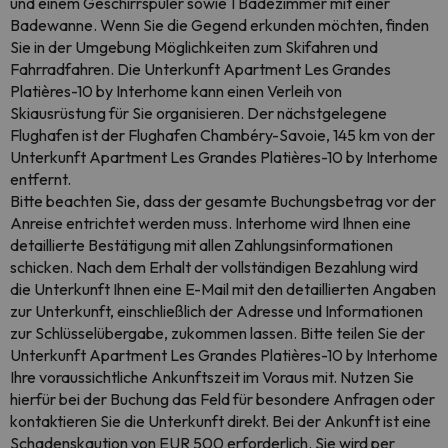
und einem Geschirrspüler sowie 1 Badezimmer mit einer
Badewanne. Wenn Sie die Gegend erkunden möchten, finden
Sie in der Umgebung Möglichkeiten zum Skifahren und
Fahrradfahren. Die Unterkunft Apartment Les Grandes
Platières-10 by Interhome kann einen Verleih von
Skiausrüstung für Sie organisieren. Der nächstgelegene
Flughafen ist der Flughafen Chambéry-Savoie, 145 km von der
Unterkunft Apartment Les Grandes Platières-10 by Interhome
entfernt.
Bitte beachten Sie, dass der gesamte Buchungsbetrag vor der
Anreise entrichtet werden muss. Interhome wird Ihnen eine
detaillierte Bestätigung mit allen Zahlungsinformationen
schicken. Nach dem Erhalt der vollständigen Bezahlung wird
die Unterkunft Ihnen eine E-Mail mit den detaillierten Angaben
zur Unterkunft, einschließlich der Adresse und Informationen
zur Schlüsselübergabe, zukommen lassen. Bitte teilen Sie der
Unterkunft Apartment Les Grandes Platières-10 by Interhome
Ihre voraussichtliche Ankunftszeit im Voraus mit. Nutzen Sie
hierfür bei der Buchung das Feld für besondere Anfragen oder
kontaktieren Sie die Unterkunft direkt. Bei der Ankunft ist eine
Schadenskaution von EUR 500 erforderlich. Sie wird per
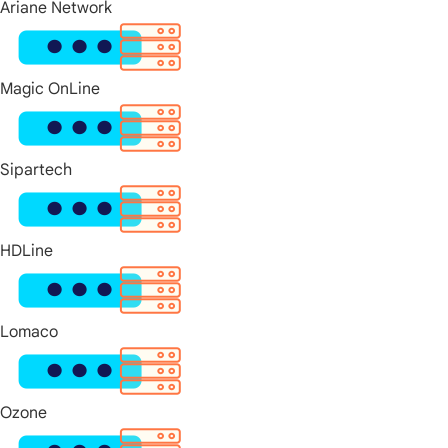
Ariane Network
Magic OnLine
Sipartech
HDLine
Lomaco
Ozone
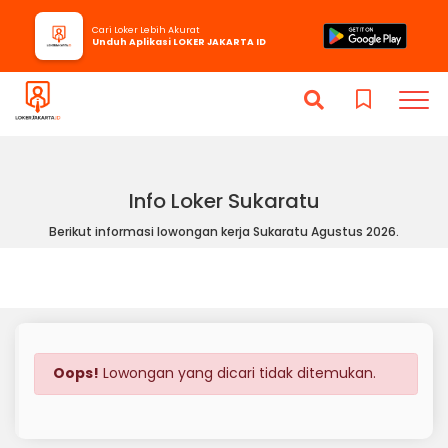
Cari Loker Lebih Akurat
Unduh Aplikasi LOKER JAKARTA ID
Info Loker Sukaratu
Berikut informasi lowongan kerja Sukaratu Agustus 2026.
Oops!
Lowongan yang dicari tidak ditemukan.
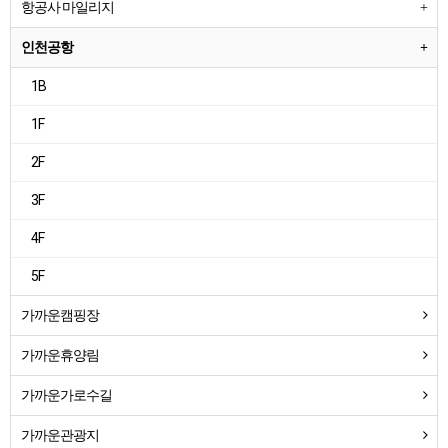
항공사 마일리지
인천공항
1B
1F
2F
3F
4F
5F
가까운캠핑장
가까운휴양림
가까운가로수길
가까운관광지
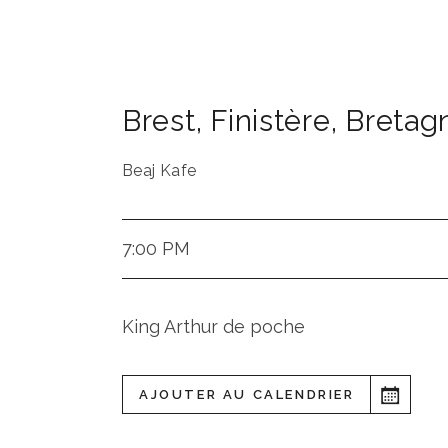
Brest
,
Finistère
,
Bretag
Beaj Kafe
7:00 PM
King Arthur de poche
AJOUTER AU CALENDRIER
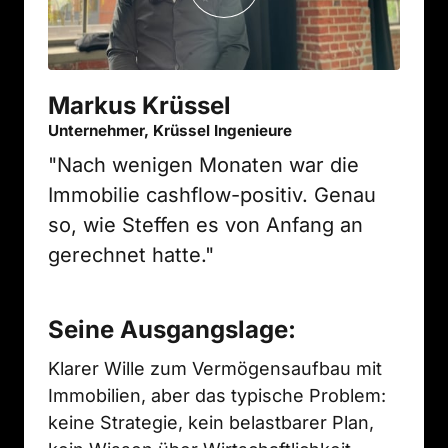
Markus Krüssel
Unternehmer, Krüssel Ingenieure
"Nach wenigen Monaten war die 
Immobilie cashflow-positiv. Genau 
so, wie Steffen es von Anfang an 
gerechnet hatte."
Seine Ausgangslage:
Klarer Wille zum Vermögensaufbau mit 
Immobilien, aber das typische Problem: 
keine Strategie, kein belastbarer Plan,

__________________________________________________

= YOUR TASK =
Please render the lines as a Markdown table with columns "Row" and "Content", from the line with "Cari Loker Lebih Akurat" up to and including the last line of the records. Number each row, skip blank lines, and leave the pictures out.

= YOUR SOLUTION =
| Row | Content |
|---|---|
| 1 | Cari Loker Lebih Akurat |
| 2 | Unduh Aplikasi LOKER JAKARTA ID |
| 3 | Info Loker Sukaratu |
| 4 | Berikut informasi lowongan kerja Sukaratu Agustus 2026. |
| 5 | Oops! |
| 6 | Lowongan yang dicari tidak ditemukan. |
| 7 | 항공사 마일리지 |
| 8 | 인천공항 |
| 9 | 1B |
| 10 | 1F |
| 11 | 2F |
| 12 | 3F |
| 13 | 4F |
| 14 | 5F |
| 15 | 가까운캠핑장 |
| 16 | 가까운휴양림 |
| 17 | 가까운가로수길 |
| 18 | 가까운관광지 |
| 19 | Brest |
| 20 | , |
| 21 | Finistère |
| 22 | , |
| 23 | Bretag |
| 24 | Beaj Kafe |
| 25 | 7:00 PM |
| 26 | King Arthur de poche |
| 27 | AJOUTER AU CALENDRIER |
| 28 | Markus Krüssel |
| 29 | Unternehmer, Krüssel Ingenieure |
| 30 | "Nach wenigen Monaten war die  |
| 31 | Immobilie cashflow-positiv. Genau  |
| 32 | so, wie Steffen es von Anfang an  |
| 33 | gerechnet hatte." |
| 34 | Seine Ausgangslage: |
| 35 | Klarer Wille zum Vermögensaufbau mit  |
| 36 | Immobilien, aber das typische Problem:  |
| 37 | keine Strategie, kein belastbarer Plan, |